Work to complete -
A single number is the answer: the count of lines in the listing below that contain "hypertarget".

Input for this task -
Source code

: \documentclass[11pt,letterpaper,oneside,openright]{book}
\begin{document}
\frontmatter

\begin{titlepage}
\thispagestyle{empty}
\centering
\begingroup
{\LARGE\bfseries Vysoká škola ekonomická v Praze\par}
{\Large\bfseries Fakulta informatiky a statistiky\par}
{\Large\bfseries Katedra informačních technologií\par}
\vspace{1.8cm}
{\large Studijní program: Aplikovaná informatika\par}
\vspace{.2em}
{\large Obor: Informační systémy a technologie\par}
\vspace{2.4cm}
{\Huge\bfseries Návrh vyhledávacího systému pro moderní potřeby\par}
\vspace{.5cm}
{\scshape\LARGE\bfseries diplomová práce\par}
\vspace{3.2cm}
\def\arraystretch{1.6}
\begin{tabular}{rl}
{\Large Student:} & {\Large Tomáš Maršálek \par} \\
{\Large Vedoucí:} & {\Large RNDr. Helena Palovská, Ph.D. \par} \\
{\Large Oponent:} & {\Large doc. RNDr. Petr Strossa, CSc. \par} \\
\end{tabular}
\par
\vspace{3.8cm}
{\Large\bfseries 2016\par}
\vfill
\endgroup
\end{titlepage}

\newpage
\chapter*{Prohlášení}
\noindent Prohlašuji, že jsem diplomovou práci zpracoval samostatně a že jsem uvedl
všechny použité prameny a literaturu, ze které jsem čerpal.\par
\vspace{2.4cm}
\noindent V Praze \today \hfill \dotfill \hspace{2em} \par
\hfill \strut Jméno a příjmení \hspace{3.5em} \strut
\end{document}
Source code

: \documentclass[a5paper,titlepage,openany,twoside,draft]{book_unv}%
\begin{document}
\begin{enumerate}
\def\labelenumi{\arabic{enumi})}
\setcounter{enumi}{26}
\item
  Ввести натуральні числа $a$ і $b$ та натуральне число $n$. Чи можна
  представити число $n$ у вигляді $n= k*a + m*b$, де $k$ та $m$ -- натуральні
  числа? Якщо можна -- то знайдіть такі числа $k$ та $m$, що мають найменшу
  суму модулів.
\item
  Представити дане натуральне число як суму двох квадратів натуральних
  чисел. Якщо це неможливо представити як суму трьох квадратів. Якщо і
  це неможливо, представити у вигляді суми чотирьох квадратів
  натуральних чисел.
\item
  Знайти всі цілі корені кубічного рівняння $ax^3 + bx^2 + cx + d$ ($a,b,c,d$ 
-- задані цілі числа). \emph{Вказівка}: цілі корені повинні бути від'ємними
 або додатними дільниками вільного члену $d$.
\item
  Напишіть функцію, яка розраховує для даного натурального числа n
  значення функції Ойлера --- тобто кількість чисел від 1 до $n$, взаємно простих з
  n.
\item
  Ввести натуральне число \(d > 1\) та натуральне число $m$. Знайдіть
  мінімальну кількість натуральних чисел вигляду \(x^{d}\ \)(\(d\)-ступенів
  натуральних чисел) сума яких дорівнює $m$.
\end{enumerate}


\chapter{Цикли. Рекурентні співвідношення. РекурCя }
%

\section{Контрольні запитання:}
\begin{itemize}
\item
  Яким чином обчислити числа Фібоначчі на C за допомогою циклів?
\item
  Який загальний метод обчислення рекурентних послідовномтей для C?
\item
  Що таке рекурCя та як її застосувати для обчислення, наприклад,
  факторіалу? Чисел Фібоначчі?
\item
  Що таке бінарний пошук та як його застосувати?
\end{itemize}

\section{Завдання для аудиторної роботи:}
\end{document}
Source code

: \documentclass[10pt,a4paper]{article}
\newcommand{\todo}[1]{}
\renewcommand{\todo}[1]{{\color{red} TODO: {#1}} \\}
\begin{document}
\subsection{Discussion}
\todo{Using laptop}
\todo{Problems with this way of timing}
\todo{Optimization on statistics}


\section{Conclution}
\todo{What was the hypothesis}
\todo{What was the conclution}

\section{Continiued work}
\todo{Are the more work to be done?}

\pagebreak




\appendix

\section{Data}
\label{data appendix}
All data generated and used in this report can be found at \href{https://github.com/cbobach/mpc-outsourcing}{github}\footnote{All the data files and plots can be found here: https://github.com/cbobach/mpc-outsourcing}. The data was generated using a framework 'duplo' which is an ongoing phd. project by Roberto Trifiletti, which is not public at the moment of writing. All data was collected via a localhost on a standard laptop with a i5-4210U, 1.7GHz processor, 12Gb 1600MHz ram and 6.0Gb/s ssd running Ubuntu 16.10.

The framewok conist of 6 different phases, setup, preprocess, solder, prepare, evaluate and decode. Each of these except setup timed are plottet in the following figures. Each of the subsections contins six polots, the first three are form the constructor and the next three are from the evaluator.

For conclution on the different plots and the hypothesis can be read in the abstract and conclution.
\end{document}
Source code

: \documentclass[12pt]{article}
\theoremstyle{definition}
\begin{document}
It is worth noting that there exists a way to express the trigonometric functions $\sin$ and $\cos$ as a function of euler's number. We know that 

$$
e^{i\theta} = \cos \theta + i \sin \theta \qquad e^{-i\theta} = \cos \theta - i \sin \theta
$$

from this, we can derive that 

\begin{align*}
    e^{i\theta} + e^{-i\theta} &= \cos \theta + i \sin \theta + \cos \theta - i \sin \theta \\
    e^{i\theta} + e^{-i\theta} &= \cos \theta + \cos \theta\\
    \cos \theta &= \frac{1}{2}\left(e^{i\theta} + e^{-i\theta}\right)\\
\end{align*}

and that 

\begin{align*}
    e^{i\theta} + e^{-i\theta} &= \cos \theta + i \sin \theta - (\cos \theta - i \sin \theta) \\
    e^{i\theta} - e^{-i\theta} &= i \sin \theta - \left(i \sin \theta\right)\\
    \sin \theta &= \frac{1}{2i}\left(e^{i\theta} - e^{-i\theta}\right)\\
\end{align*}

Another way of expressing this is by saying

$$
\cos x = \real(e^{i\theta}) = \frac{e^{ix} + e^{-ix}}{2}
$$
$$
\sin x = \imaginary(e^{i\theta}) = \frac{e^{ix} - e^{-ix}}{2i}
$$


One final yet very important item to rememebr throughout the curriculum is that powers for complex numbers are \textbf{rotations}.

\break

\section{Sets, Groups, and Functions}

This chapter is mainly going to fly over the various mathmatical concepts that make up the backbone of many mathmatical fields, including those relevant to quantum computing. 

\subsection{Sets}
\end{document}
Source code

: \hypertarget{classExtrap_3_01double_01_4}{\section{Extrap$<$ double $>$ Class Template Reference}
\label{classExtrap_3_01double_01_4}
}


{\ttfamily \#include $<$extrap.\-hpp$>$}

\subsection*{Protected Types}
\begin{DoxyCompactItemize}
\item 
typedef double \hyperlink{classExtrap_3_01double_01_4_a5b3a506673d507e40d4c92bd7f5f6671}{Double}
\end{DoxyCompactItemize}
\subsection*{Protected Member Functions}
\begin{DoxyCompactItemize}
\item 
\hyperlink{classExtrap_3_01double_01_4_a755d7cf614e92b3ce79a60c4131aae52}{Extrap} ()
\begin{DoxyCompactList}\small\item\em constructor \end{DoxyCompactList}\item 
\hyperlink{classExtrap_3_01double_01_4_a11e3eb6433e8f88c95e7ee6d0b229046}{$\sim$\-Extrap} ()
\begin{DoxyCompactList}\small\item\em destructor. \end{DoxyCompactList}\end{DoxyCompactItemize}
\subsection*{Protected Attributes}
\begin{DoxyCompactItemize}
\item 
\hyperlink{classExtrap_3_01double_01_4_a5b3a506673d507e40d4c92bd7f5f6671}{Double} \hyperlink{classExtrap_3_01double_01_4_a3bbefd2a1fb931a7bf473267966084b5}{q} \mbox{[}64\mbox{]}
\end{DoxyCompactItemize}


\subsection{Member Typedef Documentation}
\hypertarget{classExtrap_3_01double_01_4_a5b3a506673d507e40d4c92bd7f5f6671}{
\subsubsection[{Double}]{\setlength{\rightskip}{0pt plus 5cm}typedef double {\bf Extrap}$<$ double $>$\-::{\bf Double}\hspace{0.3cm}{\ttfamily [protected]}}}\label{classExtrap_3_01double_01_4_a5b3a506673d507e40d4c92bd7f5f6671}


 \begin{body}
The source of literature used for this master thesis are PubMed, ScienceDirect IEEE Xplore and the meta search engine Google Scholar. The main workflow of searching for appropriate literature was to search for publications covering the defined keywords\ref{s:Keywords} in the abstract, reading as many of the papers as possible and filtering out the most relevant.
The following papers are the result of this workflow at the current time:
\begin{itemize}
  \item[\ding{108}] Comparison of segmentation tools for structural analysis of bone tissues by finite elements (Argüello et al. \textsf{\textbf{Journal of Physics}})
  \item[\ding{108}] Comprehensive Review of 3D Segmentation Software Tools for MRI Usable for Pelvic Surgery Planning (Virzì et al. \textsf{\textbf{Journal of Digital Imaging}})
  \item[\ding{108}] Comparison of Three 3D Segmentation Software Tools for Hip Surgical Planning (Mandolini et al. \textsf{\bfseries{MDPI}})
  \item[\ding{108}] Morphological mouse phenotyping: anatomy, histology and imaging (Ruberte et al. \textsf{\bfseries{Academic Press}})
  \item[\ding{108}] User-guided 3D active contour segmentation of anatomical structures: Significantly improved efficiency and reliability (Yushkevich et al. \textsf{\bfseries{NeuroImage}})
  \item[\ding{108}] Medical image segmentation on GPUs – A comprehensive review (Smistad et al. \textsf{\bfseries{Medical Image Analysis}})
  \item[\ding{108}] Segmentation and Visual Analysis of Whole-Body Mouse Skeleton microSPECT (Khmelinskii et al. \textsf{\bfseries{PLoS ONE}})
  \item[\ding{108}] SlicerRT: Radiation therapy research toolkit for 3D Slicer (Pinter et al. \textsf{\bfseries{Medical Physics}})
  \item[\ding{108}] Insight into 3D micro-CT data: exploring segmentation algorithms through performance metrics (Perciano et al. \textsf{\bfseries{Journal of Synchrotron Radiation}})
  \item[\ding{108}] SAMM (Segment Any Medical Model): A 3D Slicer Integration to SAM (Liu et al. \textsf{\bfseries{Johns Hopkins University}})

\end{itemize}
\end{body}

Result for this exercise -
2